Tuesday, July 22, 2014

A work in progress

The day I became terminally I'll is still a day I remember. I have an odd memory and seem to remember many things. But this is vivid. Sitting with my parents in our living room and having then tell me things were going to change. I had things I had to do daily now. If only I knew the storm that was coming. I remember not being phased but in hindsight that's probably best. It took one doctor 2 sweat tests and 2 defective genes to make me terminally Ill and flip my family's world upside down. Just lil ol me is responsible for so much damage and I didn't even do anything, I was born with it. Damage can't be undone just like words can't be unspoken. You learn to cope and make adjustments but since that day life hasn't been the same and neither have any of us. We accept our new reality with bitterness and resentment. (maybe not everyone just me) after bitterness and resentment came denial and anger followed by acceptance and understanding. I was 10. These emotions and feelings are way beyond what I was capable of but I managed to get by. 
  You learn to accept that this is your life now. You are different but not in the way the other kids see you but in the eyes of the doctors who look at you and see so many who came before you and had no chance, but you could be different right?
Learning to do things you don't want to so you can live is a reality check and even at 27 I still am learning how to master that skill. Poorly at times but I'm a work in progress. 
I remember the days before treatments and pills hospitals and ivs. I wish I appreciated it more now that I'm looking back. I had 10 years to be normal just like everyone else but I guess I was just born to be different. We're all born but it's up to us to find our purpose and I haven't found mine yet but I'm still looking. I just hope I fafill whatever it is. To be a disappointment would be a disappointment to myself. 
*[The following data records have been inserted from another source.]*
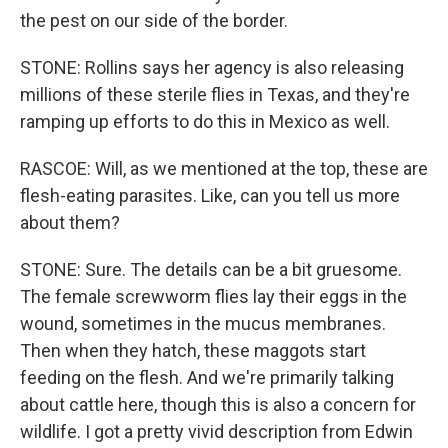
the pest on our side of the border.
STONE: Rollins says her agency is also releasing
millions of these sterile flies in Texas, and they're
ramping up efforts to do this in Mexico as well.
RASCOE: Will, as we mentioned at the top, these are
flesh-eating parasites. Like, can you tell us more
about them?
STONE: Sure. The details can be a bit gruesome.
The female screwworm flies lay their eggs in the
wound, sometimes in the mucus membranes.
Then when they hatch, these maggots start
feeding on the flesh. And we're primarily talking
about cattle here, though this is also a concern for
wildlife. I got a pretty vivid description from Edwin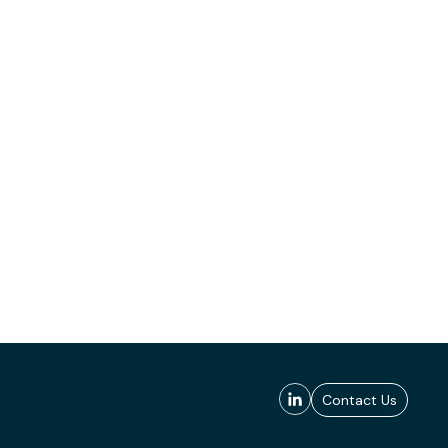
Contact Us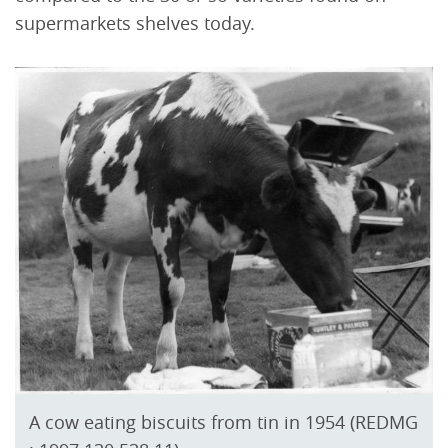
supermarkets shelves today.
A cow eating biscuits from tin in 1954 (REDMG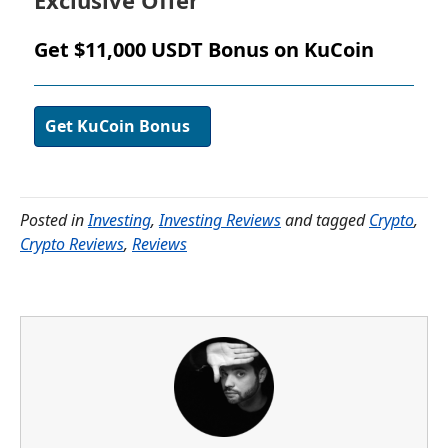
Exclusive Offer
Get $11,000 USDT Bonus on KuCoin
Get KuCoin Bonus
Posted in
Investing
,
Investing Reviews
and tagged
Crypto
,
Crypto Reviews
,
Reviews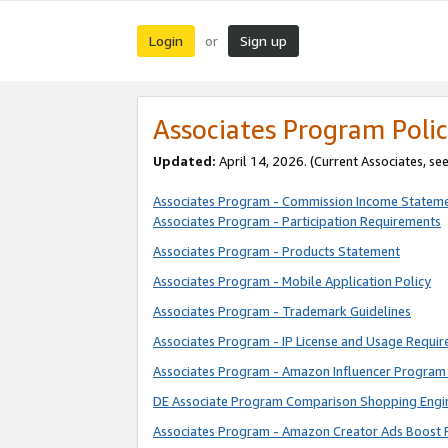
Login
Sign up
or
Associates Program Polic
Updated:
April 14, 2026. (Current Associates, se
Associates Program - Commission Income Statem
Associates Program - Participation Requirements
Associates Program - Products Statement
Associates Program - Mobile Application Policy
Associates Program - Trademark Guidelines
Associates Program - IP License and Usage Requi
Associates Program - Amazon Influencer Program 
DE Associate Program Comparison Shopping Engi
Associates Program - Amazon Creator Ads Boost 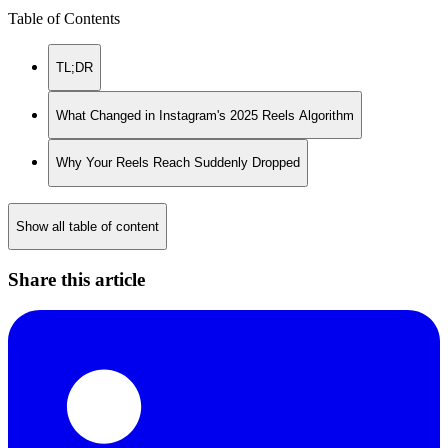
Table of Contents
TL;DR
What Changed in Instagram's 2025 Reels Algorithm
Why Your Reels Reach Suddenly Dropped
Show all table of content
Share this article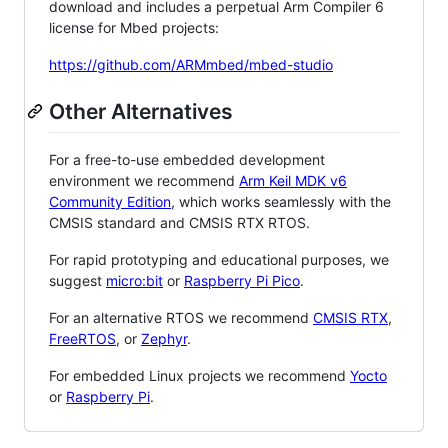
download and includes a perpetual Arm Compiler 6
license for Mbed projects:
https://github.com/ARMmbed/mbed-studio
Other Alternatives
For a free-to-use embedded development
environment we recommend
Arm Keil MDK v6
Community Edition
, which works seamlessly with the
CMSIS standard and CMSIS RTX RTOS.
For rapid prototyping and educational purposes, we
suggest
micro:bit
or
Raspberry Pi Pico
.
For an alternative RTOS we recommend
CMSIS RTX
,
FreeRTOS
, or
Zephyr
.
For embedded Linux projects we recommend
Yocto
or
Raspberry Pi
.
Growing older with cf means your cf grows too. Pills and treatments ivs and shots surgeries and tests. They follow you like a trail of misfortune. One after the other each one becoming part of a life you believe to be normal. After awhile you forget what normal is and even what normal looks like. So many times iv stared at myself in the mirror looking over my face and body and I don't see the same person I saw when I was 18 or even 21. I see this person who looks like me but has been through so much pain and hurt. I see the darkness around my eyes like a reminder of the nights I couldn't sleep and I see the so much of the person I should of been, the person I could have been if I wasn't ill. I don't know how to be anything but sick, that's what my life has been made up of for so long that I don't know how to function on a day to day basis. Perhaps I thrive on iv schedules and antibiotics. As the poison flow through my veins I find my purpose and my life line into who iam. Who will I be when my cure comes? Maybe I'll be able be the florist I always wanted to be or perhaps I'll just live life like I have never lived before and when I look in the mirror I hope I still see the struggle I went through but it's just a reminder of how far I have come and where I'm going.